Well I hate to be rude so I will just be open and real instead- obviously you haven’t learnt a thing reading your own statement because you are being rude and don’t seem to give a damn about it so how can you really be all high and mighty about anyone else being rude?

Also just an FYI- when someone says you are real or upfront it is usually just a nice, polite, non-rude way of saying you are rude!

Post # 85
Member
2135 posts
Buzzing bee
  • Wedding: September 2012

I like this wording!

Post # 86
Member
1184 posts
Bumble bee
  • Wedding: April 2012

@BothCoasts:  Exactly. This is what I wanted to convey to the OP in my two posts.

Post # 88
Member
2657 posts
Sugar bee
  • Wedding: October 2012

Wow, this thread fascinates me!

OP please let us know what happens.

Post # 89
Member
175 posts
Blushing bee

Yes, this would be a rude thing to do, everyone knows that. But OP raises a good question though – why DO we let people get away with shit like this? They disrespected them on a special day and cost them money. Why are people supposed to just roll over and ‘take the high road’ and say nothing? It’s a weird concept.

Post # 90
Member
4521 posts
Honey bee
  • Wedding: September 2012

@j_jaye:  Also just an FYI- when someone says you are real or upfront it is usually just a nice, polite, non-rude way of saying you are rude!

 

Exactly!

Post # 91
Member
2600 posts
Sugar bee
  • Wedding: October 2010

@JellyFeet:  By “get away,” what do you mean? If people did this to me, I’d pretty much distance myself socially from them and we’d cease being friends. And probably complain about it privately to my OTHER (good) friends. To me, that’s not really “getting away” with anything.

But otherwise, what should a person do? Send them a bill for uneaten food and drink? Try to shame them publicly on FB (which is likely to backfire–most people don’t get accused of being tacky and just lie down and take it.

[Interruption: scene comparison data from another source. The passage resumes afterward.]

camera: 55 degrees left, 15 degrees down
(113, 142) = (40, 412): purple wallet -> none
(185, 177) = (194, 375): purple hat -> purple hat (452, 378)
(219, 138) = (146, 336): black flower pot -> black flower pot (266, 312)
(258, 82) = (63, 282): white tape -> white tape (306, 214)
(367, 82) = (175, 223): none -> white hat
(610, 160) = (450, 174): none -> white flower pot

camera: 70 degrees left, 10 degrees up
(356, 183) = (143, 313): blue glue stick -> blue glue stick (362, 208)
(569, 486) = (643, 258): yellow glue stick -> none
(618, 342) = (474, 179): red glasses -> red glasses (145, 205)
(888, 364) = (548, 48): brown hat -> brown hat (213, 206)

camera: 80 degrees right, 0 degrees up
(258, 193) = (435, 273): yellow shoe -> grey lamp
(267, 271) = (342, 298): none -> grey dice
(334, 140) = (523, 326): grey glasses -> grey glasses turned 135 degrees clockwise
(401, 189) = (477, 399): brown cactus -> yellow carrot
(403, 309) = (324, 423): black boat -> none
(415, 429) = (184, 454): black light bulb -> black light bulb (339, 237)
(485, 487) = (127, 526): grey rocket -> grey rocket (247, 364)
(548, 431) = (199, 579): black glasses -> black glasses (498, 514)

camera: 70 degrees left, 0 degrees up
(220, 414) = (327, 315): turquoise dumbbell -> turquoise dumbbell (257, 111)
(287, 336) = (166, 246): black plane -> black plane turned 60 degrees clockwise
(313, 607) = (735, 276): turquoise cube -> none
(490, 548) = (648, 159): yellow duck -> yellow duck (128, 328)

Chances are, they will defend themselves and again–THEY don’t have much to lose by lying and saying something to the effect of, “We DID decline thankyouverymuch;” the OP has A LOT to lose sending a rude email).

 

Look, one doesn’t take the “high road” just to be socially gracious. It’s also like, why spend your time kicking up drama with such people? They’ve already proven they’re jerks, they’re not going to apologize, you can’t go back in time and remove them from the guest list, what exactly is going to come of this? I suppose you MIGHT get some satisfaction out of airing your own anger and resentment, but you also risk having this be an ongoing issue far past its expiration date. It’s also a poor reflection of adults to air their social woes publicly. I’d distance myself from people who sent out such an email, no matter how justified, just because I’d assume they can’t keep their shit together.